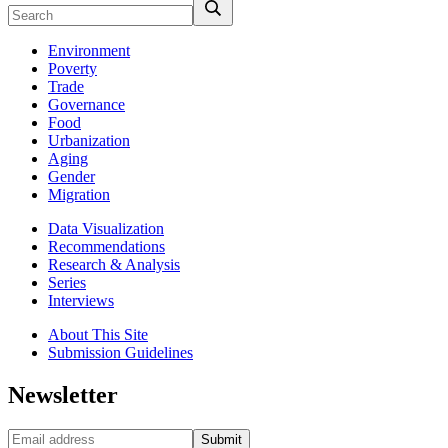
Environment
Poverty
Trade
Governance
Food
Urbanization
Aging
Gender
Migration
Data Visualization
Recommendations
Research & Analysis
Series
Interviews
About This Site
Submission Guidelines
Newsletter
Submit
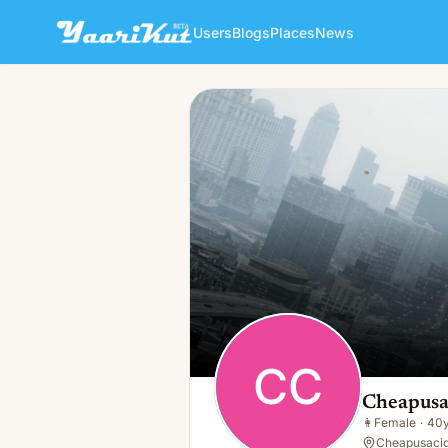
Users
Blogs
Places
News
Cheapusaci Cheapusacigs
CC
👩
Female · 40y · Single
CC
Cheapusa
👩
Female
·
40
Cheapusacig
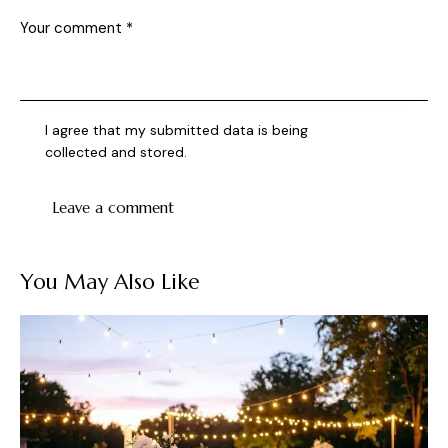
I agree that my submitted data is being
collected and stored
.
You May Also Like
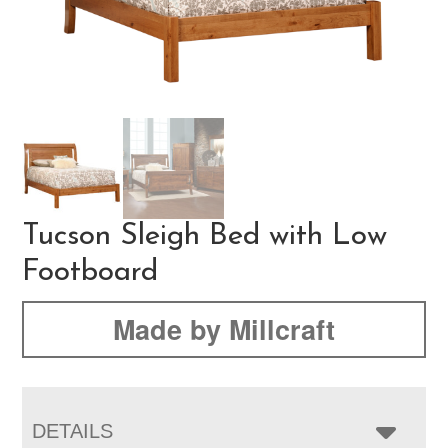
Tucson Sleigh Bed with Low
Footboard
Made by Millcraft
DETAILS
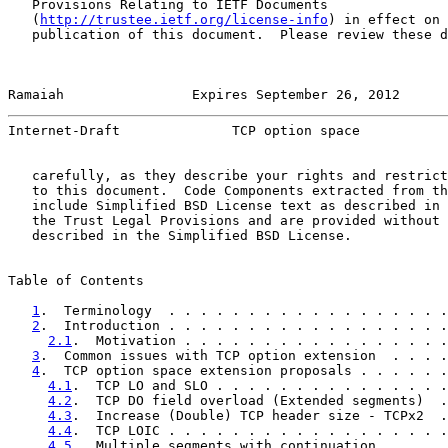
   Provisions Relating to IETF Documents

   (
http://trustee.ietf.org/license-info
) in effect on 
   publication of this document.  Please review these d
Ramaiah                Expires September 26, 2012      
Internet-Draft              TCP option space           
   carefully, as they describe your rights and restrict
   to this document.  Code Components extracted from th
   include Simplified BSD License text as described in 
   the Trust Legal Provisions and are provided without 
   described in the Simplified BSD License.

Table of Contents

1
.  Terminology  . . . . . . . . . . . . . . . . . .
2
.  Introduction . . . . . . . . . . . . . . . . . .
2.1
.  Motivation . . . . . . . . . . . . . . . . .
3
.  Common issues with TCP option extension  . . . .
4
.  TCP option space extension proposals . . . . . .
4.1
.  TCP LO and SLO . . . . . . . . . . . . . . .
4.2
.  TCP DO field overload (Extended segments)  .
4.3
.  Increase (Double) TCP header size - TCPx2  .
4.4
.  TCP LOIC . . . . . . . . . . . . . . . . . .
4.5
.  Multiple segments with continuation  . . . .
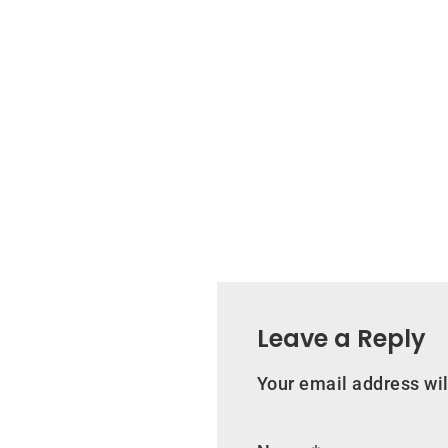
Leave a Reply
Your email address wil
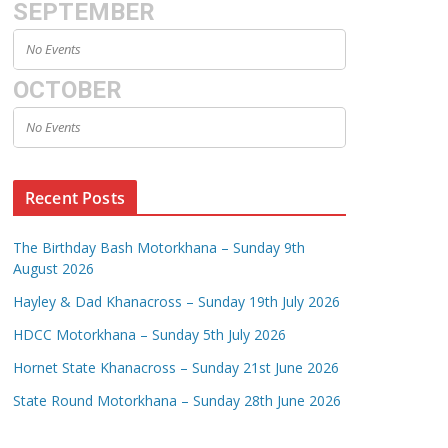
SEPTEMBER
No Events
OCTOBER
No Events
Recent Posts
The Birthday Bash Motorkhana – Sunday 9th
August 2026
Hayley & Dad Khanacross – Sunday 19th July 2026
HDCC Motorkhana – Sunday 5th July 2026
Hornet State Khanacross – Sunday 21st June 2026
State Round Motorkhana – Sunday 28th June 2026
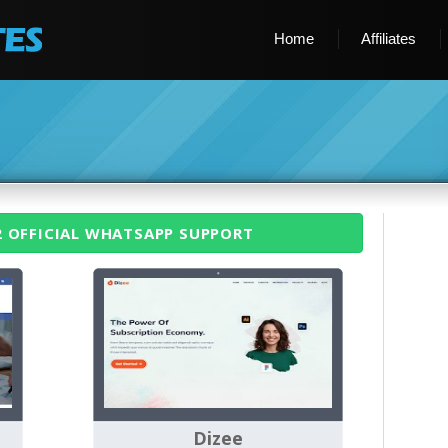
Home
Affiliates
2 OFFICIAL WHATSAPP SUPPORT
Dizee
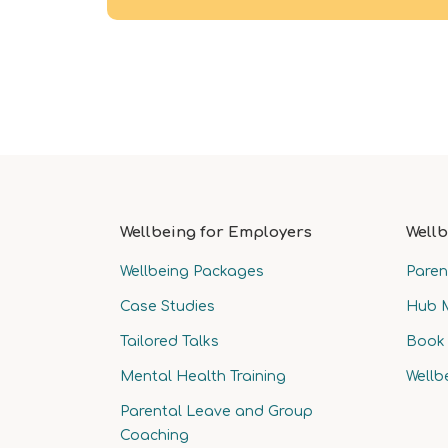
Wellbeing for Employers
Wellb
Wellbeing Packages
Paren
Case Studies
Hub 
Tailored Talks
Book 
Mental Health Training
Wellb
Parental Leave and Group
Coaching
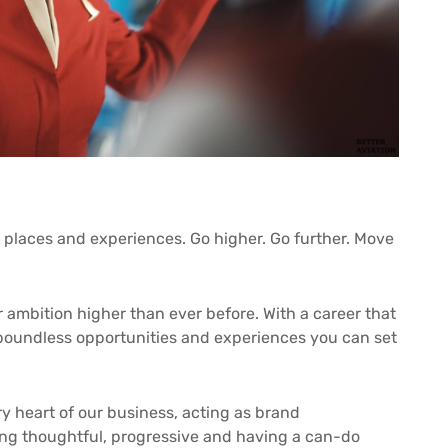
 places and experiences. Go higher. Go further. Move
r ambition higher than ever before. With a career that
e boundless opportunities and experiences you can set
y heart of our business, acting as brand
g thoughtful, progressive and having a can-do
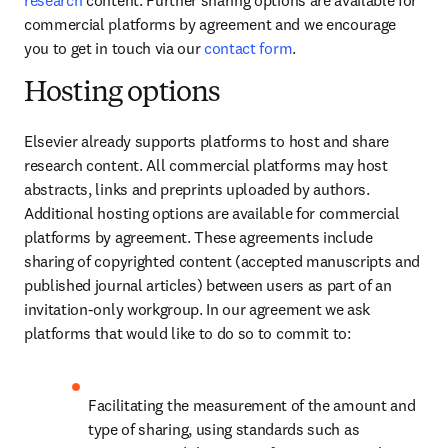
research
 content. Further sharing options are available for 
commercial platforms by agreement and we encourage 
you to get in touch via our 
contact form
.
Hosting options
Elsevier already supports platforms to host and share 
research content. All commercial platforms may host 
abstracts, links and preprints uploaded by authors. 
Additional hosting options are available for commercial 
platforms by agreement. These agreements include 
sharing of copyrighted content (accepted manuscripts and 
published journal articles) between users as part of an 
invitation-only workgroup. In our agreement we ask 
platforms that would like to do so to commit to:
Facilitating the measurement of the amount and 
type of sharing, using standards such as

..........

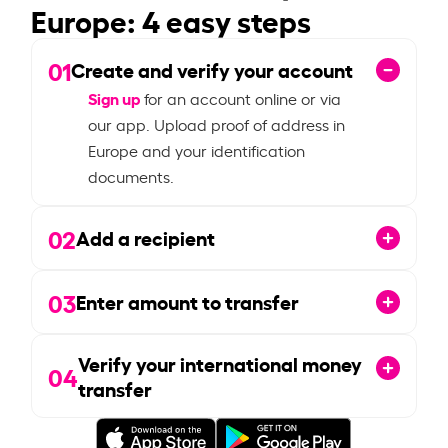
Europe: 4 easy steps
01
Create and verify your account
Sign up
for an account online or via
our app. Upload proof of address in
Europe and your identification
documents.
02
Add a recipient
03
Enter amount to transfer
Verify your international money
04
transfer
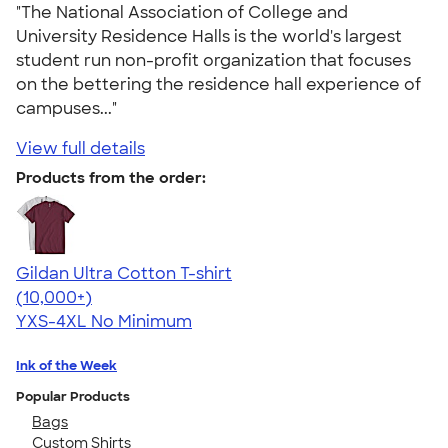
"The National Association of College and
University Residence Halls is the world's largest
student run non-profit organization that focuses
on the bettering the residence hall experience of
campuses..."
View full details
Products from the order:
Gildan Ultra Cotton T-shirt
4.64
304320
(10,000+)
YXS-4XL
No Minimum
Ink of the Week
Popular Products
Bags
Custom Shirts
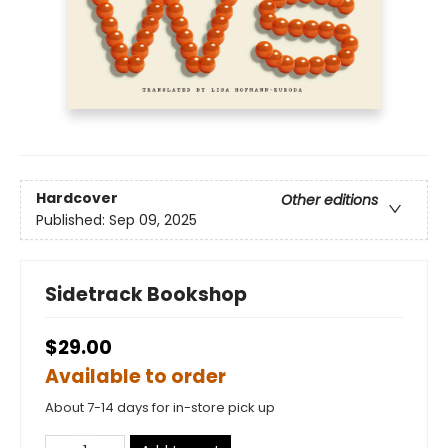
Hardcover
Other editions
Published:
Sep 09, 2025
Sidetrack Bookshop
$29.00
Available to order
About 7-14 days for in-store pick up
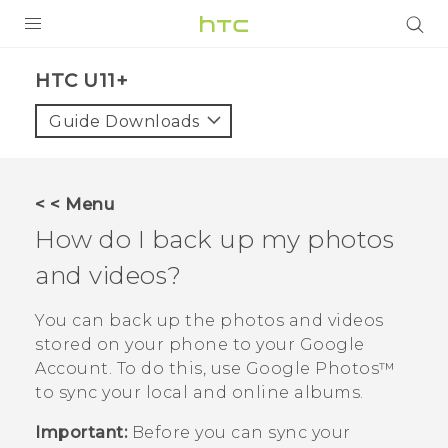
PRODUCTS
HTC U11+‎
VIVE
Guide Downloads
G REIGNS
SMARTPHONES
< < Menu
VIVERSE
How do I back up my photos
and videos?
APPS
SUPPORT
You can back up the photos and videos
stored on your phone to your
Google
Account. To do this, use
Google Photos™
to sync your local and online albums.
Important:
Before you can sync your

..........

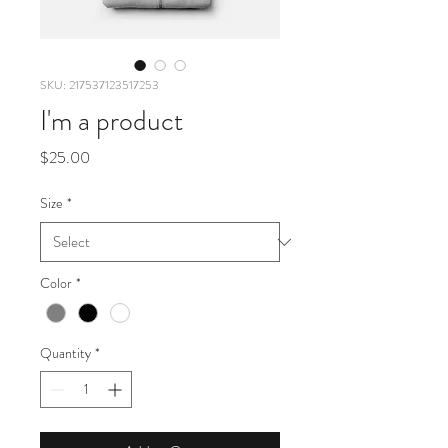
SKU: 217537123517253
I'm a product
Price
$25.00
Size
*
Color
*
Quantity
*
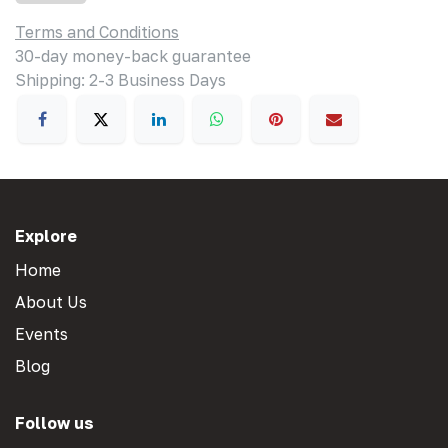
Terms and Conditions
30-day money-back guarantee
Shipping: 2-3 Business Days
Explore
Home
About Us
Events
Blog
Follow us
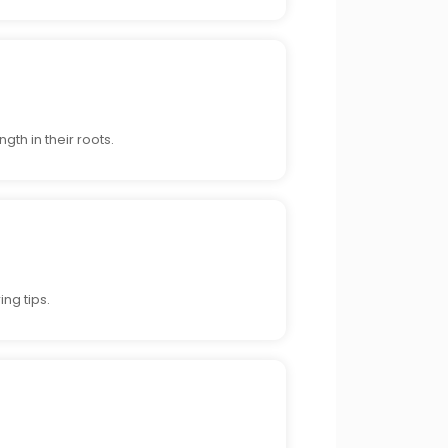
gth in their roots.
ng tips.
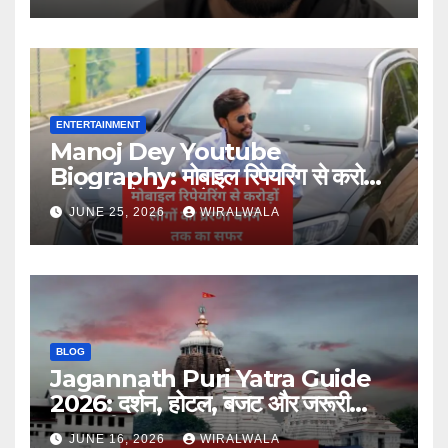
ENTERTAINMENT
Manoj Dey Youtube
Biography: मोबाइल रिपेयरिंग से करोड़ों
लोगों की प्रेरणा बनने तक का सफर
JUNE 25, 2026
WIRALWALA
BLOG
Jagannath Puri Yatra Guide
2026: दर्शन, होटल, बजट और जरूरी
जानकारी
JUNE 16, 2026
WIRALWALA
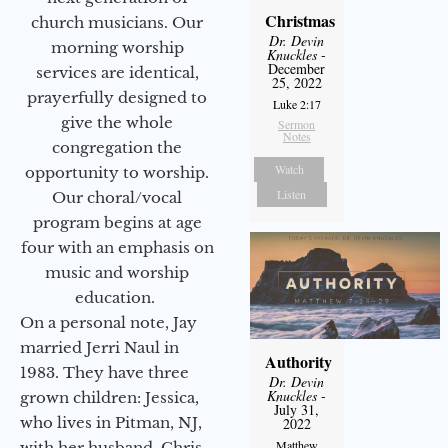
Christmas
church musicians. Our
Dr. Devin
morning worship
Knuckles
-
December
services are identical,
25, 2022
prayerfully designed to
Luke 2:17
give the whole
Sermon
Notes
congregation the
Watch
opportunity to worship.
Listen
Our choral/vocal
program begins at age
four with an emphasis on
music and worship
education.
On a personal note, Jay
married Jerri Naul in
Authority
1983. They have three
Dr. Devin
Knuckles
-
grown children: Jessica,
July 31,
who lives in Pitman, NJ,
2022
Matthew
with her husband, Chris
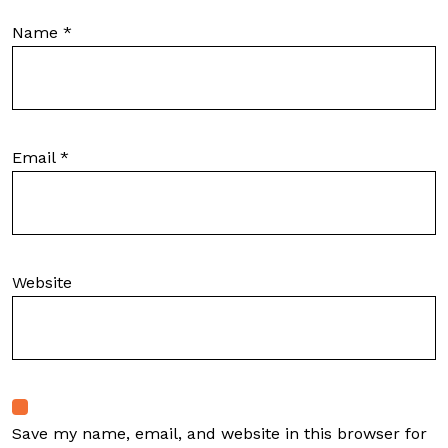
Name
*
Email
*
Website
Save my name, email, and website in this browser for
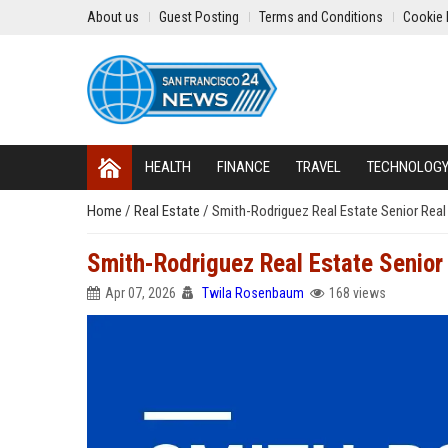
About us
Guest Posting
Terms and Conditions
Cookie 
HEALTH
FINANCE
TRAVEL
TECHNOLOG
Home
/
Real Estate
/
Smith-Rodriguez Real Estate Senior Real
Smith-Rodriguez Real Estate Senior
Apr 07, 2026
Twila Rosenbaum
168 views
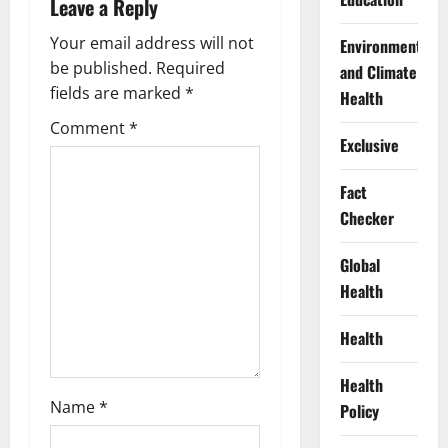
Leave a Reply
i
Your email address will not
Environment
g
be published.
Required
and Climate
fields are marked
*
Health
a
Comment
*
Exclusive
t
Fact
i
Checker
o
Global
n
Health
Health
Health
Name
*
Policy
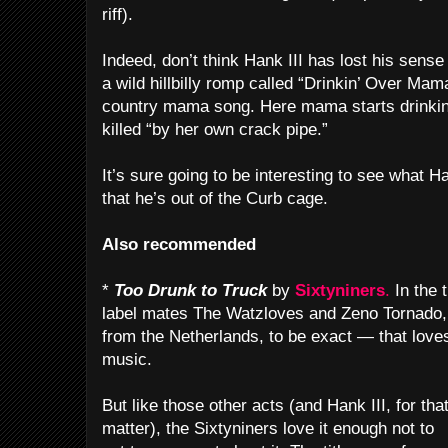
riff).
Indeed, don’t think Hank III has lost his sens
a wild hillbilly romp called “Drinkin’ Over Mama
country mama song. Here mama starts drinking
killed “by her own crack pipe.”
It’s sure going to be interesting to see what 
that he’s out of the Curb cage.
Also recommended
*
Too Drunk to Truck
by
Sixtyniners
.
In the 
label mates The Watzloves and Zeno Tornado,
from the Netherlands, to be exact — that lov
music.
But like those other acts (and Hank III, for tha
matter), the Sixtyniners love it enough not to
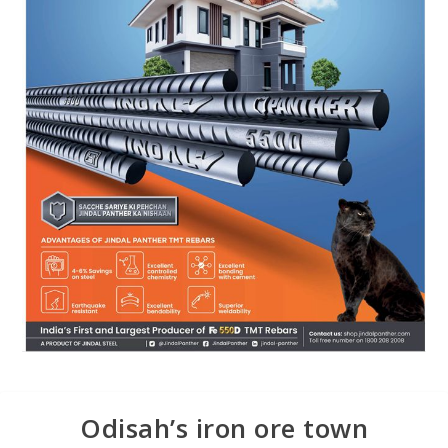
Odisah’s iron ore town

..........

EXERCISE DETAILS: Of the entries above, repeat exactly the lines from the line with "http://trustee.ietf.org/license-info" through the line with "include Simplified BSD", both of them included.

THE COMPLETED TASK:
http://trustee.ietf.org/license-info
) in effect on 
   publication of this document.  Please review these d
Ramaiah                Expires September 26, 2012      
Internet-Draft              TCP option space           
   carefully, as they describe your rights and restrict
   to this document.  Code Components extracted from th
   include Simplified BSD License text as described in 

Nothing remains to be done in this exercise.